Perspective-taking
Perspective-takingは,日本語で視点取得と言われ,他者の視点や感情を理解し、他者の視点から物事を考える意味です。
簡単に言うと,「6」という数字は、反対から見れば「9」になる,つまりその人の立ち位置によって,見え方が違うということです。それを6か9かで意見を対立させるのではなく,その人の立ち位置を理解する。それが人権意識や倫理観を高めることにもつながります。
今年度からスタートさせたピースフルスクールプログラムは,そうした視点取得をしていくことも学びます。そこで今年のプレきたおおじ(新入生の方への説明会)では,新入生の保護者の方にもピースフルスクールプログラムを体験いただきました。
親:「もう外は暗いから公園に行くのはやめなさい」
子:「暗くても大丈夫。公園に行って遊びたい」
こうやって親子げんかが起こることがあります。しかし,その裏側にある気持ちや考えまで至らないことがよくあります。親にすれば「あなたに何かあったら不安なこと」,子どもからしたら「もう少し公園で遊んで,できなかったことができるようになって明日学校で自慢したい」という気持ちがあるかもしれません。
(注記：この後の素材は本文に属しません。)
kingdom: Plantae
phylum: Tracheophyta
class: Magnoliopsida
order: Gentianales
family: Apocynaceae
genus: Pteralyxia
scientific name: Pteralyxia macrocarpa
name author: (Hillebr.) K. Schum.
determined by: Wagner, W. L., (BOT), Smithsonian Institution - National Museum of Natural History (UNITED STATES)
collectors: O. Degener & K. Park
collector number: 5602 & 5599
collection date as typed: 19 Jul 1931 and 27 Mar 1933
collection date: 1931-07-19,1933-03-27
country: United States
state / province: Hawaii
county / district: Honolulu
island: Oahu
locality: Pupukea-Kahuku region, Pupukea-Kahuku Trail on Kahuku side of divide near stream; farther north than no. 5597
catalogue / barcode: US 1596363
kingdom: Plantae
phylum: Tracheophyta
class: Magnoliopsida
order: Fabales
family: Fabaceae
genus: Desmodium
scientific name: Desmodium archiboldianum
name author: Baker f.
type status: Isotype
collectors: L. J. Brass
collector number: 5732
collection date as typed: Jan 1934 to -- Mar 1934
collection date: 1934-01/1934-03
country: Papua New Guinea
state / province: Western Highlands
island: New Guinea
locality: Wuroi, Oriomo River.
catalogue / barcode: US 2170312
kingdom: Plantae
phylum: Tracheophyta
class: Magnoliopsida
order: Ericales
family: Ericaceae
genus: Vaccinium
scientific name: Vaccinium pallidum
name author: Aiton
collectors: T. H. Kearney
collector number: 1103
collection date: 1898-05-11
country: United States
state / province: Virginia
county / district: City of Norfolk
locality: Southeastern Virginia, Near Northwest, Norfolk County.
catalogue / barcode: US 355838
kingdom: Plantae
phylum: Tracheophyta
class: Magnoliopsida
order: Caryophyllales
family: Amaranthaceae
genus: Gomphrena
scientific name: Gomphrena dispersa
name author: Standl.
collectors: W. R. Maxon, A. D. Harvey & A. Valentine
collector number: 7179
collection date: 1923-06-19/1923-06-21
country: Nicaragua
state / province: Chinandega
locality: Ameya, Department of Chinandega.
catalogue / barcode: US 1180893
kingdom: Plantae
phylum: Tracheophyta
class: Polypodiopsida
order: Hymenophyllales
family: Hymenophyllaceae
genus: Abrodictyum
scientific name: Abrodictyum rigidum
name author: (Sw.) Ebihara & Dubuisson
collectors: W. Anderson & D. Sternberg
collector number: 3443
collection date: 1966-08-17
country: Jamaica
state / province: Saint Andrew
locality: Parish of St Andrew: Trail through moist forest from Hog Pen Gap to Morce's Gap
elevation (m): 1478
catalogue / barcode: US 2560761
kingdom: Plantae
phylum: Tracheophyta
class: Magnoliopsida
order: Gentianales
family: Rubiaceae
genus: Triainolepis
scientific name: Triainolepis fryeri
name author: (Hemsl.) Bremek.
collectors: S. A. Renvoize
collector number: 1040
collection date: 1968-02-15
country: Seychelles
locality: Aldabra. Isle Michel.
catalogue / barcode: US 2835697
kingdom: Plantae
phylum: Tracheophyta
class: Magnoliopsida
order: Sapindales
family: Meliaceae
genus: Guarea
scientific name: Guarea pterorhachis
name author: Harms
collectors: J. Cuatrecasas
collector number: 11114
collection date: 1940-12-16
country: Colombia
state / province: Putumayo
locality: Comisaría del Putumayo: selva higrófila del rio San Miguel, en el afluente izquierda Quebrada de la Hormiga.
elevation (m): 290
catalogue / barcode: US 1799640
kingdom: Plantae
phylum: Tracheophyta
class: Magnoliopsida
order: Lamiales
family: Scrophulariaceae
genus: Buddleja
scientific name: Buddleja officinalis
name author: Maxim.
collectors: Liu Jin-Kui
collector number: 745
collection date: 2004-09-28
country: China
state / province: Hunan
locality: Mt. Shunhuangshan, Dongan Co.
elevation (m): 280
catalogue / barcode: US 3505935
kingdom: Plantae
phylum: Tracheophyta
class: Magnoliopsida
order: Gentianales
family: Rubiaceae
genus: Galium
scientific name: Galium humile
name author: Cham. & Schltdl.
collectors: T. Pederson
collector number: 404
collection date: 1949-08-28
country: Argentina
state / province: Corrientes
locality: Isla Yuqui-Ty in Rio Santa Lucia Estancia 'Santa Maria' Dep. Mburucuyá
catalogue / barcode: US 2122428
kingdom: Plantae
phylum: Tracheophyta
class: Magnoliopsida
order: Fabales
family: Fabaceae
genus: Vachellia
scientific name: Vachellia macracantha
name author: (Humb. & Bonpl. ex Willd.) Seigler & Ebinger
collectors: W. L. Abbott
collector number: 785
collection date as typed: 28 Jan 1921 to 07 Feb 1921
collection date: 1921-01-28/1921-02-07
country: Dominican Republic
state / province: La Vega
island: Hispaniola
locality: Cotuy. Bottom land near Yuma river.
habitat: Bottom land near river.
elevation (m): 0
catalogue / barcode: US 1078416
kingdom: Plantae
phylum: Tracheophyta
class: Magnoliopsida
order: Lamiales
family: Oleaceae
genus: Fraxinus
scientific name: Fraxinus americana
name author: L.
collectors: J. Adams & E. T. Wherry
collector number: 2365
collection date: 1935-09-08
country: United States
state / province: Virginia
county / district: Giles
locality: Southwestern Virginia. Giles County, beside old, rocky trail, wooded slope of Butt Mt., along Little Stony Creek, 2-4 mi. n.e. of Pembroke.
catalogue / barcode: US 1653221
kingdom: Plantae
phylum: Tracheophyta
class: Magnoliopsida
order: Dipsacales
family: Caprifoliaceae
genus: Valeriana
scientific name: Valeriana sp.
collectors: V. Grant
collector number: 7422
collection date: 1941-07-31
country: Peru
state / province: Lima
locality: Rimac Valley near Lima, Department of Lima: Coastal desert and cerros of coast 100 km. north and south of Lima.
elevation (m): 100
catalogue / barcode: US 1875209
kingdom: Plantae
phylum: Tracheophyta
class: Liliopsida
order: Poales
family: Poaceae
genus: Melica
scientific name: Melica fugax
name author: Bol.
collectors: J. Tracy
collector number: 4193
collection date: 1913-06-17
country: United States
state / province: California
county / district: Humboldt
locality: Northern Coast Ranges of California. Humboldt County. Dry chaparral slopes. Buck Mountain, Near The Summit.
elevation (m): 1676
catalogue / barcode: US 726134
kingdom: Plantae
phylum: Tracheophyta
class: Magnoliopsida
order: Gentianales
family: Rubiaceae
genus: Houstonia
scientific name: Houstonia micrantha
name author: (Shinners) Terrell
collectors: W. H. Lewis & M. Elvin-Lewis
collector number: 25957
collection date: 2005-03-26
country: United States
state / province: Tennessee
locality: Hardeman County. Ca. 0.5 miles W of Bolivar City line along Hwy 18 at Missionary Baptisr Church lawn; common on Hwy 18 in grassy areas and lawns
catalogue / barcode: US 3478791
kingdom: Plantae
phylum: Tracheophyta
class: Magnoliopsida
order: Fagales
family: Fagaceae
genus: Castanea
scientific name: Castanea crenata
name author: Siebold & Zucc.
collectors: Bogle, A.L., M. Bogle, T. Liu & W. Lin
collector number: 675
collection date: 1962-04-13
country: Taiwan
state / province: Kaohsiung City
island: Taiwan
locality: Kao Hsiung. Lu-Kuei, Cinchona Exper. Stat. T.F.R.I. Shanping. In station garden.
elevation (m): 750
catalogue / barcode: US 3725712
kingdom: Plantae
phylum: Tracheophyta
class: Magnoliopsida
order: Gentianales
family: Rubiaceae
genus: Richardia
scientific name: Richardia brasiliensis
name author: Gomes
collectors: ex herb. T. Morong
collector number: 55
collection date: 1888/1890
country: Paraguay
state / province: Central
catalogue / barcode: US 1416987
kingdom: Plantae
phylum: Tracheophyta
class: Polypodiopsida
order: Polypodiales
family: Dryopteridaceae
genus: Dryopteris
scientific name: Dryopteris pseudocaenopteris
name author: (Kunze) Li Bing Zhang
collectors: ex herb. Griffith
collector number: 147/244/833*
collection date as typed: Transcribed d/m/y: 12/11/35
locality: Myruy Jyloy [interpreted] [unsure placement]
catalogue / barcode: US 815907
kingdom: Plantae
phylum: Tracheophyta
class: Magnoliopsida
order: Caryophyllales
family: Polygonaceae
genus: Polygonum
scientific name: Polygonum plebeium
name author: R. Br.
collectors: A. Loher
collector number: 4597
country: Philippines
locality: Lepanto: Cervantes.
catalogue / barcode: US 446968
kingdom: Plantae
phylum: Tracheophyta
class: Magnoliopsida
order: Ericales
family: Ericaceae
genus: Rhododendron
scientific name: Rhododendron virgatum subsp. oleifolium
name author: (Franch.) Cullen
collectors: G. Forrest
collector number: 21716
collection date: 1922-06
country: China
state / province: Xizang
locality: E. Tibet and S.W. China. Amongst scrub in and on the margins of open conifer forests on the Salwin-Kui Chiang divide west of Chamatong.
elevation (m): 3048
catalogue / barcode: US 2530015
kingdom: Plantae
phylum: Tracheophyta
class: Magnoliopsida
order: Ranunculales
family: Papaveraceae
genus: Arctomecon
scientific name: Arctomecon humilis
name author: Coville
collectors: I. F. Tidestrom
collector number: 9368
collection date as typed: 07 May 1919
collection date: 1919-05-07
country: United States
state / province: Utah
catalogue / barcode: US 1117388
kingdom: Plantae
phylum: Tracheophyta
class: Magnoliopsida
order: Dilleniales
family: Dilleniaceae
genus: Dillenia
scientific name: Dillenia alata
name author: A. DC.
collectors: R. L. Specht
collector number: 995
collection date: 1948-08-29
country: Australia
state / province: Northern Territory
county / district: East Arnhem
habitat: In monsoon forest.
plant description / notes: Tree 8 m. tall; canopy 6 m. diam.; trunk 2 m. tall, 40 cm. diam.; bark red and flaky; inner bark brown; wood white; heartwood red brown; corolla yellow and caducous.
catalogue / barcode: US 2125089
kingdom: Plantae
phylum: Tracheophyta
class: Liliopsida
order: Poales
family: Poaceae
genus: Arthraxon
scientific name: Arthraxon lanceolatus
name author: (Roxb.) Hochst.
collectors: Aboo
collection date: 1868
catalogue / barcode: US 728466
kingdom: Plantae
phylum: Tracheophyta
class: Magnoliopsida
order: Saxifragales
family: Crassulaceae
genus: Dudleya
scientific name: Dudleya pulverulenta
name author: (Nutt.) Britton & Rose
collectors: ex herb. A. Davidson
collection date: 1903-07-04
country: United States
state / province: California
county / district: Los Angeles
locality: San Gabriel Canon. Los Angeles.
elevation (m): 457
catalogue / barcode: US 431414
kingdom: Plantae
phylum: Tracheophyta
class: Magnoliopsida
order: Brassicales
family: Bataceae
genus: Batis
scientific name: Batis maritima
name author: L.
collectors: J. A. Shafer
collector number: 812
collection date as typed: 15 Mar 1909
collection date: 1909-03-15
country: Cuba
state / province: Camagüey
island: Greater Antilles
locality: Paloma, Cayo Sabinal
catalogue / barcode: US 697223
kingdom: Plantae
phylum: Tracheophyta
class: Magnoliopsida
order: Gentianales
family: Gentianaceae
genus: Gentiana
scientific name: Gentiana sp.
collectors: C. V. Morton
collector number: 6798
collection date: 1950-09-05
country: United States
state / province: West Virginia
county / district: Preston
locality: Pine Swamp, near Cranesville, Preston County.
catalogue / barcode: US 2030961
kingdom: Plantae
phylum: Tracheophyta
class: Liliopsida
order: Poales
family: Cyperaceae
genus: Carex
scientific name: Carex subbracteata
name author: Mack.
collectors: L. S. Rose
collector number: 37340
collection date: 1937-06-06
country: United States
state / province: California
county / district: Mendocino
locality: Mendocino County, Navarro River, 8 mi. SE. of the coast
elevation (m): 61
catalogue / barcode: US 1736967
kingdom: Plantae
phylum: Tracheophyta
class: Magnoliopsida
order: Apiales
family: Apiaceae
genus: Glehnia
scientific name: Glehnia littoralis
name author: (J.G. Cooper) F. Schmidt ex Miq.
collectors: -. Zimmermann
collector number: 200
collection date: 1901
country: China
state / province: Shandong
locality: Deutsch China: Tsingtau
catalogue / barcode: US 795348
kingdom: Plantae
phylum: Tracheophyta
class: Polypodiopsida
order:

そうした考えや気持ちというお互いの視点を理解していき,どうしたらいいかを考えていきます。
子育ての中で,これが正解はありません。しかし,お互いの気持ちや思いを知りながら,その中での解決策や最適解を探していく。こうした力は,児童にも大人にも必要であり,このマインドは,本校のビジョン「世界を変えていく人が育つラーニング・コミュニティ-子どもと大人が共に挑戦をたのしみ、変化・成長し続ける学校-」につながっていきます。
新しい立命館ファミリーが増え,4月がますます楽しみになります。